**Exercise details:** Reproduce the first line of the material below and each line after it, exactly, through the line containing "5: (439, 66, 2.03)", and give nothing more.

**The records:**

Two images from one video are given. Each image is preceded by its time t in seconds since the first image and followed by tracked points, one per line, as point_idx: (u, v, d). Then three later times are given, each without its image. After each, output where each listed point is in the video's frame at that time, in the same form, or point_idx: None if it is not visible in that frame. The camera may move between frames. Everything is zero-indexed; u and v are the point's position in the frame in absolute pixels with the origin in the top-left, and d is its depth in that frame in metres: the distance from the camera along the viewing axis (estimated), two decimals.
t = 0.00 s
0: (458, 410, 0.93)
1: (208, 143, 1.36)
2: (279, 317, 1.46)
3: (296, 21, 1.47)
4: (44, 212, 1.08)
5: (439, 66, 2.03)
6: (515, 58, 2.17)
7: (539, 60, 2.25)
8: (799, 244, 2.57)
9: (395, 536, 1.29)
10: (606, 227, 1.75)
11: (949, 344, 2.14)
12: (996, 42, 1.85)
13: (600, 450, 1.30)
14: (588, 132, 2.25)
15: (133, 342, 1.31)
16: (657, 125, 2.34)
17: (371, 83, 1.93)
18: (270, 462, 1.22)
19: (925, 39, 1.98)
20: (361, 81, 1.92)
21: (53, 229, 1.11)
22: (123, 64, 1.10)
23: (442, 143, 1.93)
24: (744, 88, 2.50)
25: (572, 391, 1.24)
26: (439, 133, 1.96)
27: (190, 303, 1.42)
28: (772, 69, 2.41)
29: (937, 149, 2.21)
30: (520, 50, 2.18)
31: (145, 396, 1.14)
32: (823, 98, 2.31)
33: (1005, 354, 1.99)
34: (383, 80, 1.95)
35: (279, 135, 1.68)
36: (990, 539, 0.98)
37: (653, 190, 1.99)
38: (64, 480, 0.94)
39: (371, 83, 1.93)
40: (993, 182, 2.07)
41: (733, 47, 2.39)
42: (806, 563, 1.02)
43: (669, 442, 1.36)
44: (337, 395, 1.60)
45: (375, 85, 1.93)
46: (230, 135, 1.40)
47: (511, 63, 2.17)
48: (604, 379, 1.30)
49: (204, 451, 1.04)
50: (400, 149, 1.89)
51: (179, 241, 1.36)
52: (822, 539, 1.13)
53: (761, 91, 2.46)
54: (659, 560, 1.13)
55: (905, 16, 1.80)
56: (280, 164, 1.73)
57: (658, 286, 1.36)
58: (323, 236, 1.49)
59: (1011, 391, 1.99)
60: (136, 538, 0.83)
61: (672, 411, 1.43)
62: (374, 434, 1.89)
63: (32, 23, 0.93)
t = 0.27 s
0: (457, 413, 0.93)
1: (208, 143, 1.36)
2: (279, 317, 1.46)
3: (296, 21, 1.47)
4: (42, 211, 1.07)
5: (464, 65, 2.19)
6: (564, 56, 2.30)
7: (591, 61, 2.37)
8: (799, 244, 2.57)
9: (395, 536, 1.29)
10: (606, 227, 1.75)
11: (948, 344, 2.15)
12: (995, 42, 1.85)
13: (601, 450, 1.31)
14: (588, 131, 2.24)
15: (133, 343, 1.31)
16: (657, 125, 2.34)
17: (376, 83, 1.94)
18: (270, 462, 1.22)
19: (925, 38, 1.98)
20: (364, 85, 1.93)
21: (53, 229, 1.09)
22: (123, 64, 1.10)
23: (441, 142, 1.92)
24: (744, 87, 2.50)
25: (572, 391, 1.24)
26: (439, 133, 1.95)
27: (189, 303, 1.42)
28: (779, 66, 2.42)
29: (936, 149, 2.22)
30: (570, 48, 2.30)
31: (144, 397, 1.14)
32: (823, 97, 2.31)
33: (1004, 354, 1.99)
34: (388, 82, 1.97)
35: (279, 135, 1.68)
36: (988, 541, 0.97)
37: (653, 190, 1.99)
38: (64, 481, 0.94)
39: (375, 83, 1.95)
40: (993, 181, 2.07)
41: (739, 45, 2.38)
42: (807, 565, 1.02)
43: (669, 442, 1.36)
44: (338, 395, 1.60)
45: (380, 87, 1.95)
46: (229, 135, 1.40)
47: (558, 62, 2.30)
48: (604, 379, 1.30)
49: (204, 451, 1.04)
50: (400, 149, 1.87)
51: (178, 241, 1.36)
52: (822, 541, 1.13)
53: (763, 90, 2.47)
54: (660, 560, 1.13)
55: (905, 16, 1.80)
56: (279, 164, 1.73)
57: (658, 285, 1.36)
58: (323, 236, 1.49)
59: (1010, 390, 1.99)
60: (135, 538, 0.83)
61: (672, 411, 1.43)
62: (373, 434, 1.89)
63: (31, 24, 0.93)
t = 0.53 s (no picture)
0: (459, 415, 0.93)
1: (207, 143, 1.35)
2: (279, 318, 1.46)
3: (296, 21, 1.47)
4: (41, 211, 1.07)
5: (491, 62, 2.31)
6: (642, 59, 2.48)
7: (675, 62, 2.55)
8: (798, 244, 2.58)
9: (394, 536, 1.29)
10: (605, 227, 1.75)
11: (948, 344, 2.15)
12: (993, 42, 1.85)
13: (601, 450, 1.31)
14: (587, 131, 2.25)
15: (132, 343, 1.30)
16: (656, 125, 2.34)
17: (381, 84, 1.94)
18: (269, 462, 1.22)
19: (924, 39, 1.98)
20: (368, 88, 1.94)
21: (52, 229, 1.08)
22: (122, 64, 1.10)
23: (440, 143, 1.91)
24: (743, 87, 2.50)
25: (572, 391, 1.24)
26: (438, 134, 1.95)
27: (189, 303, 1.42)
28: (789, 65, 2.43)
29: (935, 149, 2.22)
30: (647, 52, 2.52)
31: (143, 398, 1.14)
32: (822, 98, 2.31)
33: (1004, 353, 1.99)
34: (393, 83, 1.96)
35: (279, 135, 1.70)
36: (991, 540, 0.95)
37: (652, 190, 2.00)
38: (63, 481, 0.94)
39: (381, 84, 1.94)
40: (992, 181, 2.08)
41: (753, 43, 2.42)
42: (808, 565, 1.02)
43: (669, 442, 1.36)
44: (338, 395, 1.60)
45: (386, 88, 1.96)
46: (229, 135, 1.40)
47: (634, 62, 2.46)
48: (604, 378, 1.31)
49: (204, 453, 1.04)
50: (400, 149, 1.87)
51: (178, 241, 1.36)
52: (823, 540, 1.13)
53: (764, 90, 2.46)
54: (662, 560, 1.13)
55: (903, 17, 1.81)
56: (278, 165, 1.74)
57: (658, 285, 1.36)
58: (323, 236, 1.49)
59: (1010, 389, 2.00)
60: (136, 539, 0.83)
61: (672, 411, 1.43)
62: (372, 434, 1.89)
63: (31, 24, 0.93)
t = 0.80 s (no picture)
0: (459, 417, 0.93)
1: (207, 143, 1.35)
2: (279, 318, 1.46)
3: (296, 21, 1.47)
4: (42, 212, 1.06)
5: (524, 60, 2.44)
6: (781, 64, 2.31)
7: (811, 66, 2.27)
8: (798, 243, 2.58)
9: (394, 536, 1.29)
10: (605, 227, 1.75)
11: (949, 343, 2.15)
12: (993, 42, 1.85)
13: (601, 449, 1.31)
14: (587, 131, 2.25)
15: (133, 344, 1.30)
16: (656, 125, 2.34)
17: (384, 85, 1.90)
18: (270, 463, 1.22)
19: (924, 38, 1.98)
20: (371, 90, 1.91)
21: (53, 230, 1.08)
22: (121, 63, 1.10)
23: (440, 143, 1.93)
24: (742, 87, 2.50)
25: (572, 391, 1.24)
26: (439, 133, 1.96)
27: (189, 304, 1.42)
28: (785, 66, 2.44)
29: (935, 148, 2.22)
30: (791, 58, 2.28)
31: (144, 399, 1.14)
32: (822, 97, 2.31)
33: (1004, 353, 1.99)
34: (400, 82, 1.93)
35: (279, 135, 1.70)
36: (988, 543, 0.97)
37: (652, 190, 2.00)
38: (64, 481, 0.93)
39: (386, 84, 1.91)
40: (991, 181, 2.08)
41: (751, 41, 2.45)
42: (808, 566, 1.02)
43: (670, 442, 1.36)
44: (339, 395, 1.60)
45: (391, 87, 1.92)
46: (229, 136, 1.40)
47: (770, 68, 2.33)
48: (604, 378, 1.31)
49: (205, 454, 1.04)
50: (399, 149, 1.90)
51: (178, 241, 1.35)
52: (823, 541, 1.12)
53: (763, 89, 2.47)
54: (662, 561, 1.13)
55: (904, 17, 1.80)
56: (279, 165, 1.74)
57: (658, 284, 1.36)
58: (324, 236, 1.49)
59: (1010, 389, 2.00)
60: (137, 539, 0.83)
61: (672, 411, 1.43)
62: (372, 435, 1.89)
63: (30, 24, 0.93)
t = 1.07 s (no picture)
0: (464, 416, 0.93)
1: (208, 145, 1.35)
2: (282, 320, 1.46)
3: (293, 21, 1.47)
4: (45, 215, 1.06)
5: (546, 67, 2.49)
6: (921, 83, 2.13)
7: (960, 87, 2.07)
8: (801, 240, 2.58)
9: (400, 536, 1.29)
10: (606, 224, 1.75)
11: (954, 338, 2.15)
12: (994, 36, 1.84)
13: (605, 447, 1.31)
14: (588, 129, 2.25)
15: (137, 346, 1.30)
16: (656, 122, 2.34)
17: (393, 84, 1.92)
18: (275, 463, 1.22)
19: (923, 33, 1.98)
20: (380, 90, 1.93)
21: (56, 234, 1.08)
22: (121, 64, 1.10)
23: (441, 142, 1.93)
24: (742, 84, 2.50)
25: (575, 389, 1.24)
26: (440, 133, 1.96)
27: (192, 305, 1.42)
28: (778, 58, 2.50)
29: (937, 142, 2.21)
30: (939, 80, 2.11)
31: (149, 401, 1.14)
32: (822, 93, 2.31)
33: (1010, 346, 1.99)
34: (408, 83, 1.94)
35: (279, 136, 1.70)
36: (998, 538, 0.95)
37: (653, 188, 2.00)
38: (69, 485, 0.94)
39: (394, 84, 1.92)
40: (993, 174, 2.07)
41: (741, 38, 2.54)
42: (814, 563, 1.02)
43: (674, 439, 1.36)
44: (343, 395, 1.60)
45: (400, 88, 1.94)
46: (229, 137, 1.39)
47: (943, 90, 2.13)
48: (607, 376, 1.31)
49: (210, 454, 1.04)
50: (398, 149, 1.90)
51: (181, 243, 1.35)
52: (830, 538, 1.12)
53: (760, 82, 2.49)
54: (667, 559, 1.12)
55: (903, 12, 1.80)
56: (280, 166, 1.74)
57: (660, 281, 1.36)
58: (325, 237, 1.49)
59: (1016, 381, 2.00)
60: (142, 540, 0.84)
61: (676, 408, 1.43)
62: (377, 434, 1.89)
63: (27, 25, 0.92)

**Response to this exercise:**
Two images from one video are given. Each image is preceded by its time t in seconds since the first image and followed by tracked points, one per line, as point_idx: (u, v, d). Then three later times are given, each without its image. After each, output where each listed point is in the video's frame at that time, in the same form, or point_idx: None if it is not visible in that frame. The camera may move between frames. Everything is zero-indexed; u and v are the point's position in the frame in absolute pixels with the origin in the top-left, and d is its depth in that frame in metres: the distance from the camera along the viewing axis (estimated), two decimals.
t = 0.00 s
0: (458, 410, 0.93)
1: (208, 143, 1.36)
2: (279, 317, 1.46)
3: (296, 21, 1.47)
4: (44, 212, 1.08)
5: (439, 66, 2.03)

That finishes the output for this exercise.